-- Begin --
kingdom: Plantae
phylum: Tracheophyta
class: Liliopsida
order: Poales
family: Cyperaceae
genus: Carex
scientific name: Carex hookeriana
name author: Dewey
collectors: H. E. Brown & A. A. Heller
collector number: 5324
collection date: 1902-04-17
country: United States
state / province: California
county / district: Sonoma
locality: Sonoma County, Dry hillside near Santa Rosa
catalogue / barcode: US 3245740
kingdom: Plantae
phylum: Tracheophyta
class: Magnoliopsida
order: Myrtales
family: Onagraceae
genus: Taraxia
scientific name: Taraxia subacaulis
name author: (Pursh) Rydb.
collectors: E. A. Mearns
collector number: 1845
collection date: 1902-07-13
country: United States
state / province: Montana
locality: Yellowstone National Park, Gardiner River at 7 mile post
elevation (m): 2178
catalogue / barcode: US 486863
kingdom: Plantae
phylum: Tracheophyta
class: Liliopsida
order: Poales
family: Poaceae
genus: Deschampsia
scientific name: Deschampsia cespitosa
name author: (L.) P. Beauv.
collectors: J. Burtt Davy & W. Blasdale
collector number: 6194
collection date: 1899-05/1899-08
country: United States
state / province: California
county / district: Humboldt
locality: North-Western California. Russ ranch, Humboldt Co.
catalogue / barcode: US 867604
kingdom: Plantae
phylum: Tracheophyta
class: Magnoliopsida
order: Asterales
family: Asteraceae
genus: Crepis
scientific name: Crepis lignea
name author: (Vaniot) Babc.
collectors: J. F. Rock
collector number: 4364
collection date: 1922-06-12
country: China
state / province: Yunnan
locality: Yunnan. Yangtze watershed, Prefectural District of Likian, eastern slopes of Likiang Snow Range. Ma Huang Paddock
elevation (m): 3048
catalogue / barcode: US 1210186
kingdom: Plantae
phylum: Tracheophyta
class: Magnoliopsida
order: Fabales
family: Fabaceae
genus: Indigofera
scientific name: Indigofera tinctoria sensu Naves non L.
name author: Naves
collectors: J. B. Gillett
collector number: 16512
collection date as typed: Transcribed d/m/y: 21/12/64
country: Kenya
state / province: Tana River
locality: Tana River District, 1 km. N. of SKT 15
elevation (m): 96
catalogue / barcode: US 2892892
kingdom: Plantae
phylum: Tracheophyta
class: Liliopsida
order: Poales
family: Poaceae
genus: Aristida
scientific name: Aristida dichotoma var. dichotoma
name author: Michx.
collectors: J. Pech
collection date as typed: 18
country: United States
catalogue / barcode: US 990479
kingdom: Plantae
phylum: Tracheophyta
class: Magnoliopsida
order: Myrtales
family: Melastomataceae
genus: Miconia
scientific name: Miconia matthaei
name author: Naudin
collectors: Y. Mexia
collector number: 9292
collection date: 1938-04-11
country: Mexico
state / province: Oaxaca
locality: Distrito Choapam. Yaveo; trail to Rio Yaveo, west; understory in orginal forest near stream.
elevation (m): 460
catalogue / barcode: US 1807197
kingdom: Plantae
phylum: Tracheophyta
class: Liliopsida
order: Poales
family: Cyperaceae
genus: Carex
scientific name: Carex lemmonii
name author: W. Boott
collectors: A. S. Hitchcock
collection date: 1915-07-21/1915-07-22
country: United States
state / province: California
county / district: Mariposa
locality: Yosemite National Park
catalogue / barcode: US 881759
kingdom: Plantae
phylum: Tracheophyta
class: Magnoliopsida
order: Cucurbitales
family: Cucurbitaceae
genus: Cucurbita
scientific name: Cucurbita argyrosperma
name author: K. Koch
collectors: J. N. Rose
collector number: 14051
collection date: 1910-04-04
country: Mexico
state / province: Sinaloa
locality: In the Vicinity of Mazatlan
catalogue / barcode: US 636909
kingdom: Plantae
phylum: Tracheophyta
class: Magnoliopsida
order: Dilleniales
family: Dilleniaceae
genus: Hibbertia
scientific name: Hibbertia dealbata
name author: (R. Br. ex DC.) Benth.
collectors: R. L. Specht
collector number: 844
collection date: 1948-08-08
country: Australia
-- End --
Problem:
Rewrite the records above with every instance of "collector number" changed to "field number", keeping everything else the same.

Complete answer:
kingdom: Plantae
phylum: Tracheophyta
class: Liliopsida
order: Poales
family: Cyperaceae
genus: Carex
scientific name: Carex hookeriana
name author: Dewey
collectors: H. E. Brown & A. A. Heller
field number: 5324
collection date: 1902-04-17
country: United States
state / province: California
county / district: Sonoma
locality: Sonoma County, Dry hillside near Santa Rosa
catalogue / barcode: US 3245740
kingdom: Plantae
phylum: Tracheophyta
class: Magnoliopsida
order: Myrtales
family: Onagraceae
genus: Taraxia
scientific name: Taraxia subacaulis
name author: (Pursh) Rydb.
collectors: E. A. Mearns
field number: 1845
collection date: 1902-07-13
country: United States
state / province: Montana
locality: Yellowstone National Park, Gardiner River at 7 mile post
elevation (m): 2178
catalogue / barcode: US 486863
kingdom: Plantae
phylum: Tracheophyta
class: Liliopsida
order: Poales
family: Poaceae
genus: Deschampsia
scientific name: Deschampsia cespitosa
name author: (L.) P. Beauv.
collectors: J. Burtt Davy & W. Blasdale
field number: 6194
collection date: 1899-05/1899-08
country: United States
state / province: California
county / district: Humboldt
locality: North-Western California. Russ ranch, Humboldt Co.
catalogue / barcode: US 867604
kingdom: Plantae
phylum: Tracheophyta
class: Magnoliopsida
order: Asterales
family: Asteraceae
genus: Crepis
scientific name: Crepis lignea
name author: (Vaniot) Babc.
collectors: J. F. Rock
field number: 4364
collection date: 1922-06-12
country: China
state / province: Yunnan
locality: Yunnan. Yangtze watershed, Prefectural District of Likian, eastern slopes of Likiang Snow Range. Ma Huang Paddock
elevation (m): 3048
catalogue / barcode: US 1210186
kingdom: Plantae
phylum: Tracheophyta
class: Magnoliopsida
order: Fabales
family: Fabaceae
genus: Indigofera
scientific name: Indigofera tinctoria sensu Naves non L.
name author: Naves
collectors: J. B. Gillett
field number: 16512
collection date as typed: Transcribed d/m/y: 21/12/64
country: Kenya
state / province: Tana River
locality: Tana River District, 1 km. N. of SKT 15
elevation (m): 96
catalogue / barcode: US 2892892
kingdom: Plantae
phylum: Tracheophyta
class: Liliopsida
order: Poales
family: Poaceae
genus: Aristida
scientific name: Aristida dichotoma var. dichotoma
name author: Michx.
collectors: J. Pech
collection date as typed: 18
country: United States
catalogue / barcode: US 990479
kingdom: Plantae
phylum: Tracheophyta
class: Magnoliopsida
order: Myrtales
family: Melastomataceae
genus: Miconia
scientific name: Miconia matthaei
name author: Naudin
collectors: Y. Mexia
field number: 9292
collection date: 1938-04-11
country: Mexico
state / province: Oaxaca
locality: Distrito Choapam. Yaveo; trail to Rio Yaveo, west; understory in orginal forest near stream.
elevation (m): 460
catalogue / barcode: US 1807197
kingdom: Plantae
phylum: Tracheophyta
class: Liliopsida
order: Poales
family: Cyperaceae
genus: Carex
scientific name: Carex lemmonii
name author: W. Boott
collectors: A. S. Hitchcock
collection date: 1915-07-21/1915-07-22
country: United States
state / province: California
county / district: Mariposa
locality: Yosemite National Park
catalogue / barcode: US 881759
kingdom: Plantae
phylum: Tracheophyta
class: Magnoliopsida
order: Cucurbitales
family: Cucurbitaceae
genus: Cucurbita
scientific name: Cucurbita argyrosperma
name author: K. Koch
collectors: J. N. Rose
field number: 14051
collection date: 1910-04-04
country: Mexico
state / province: Sinaloa
locality: In the Vicinity of Mazatlan
catalogue / barcode: US 636909
kingdom: Plantae
phylum: Tracheophyta
class: Magnoliopsida
order: Dilleniales
family: Dilleniaceae
genus: Hibbertia
scientific name: Hibbertia dealbata
name author: (R. Br. ex DC.) Benth.
collectors: R. L. Specht
field number: 844
collection date: 1948-08-08
country: Australia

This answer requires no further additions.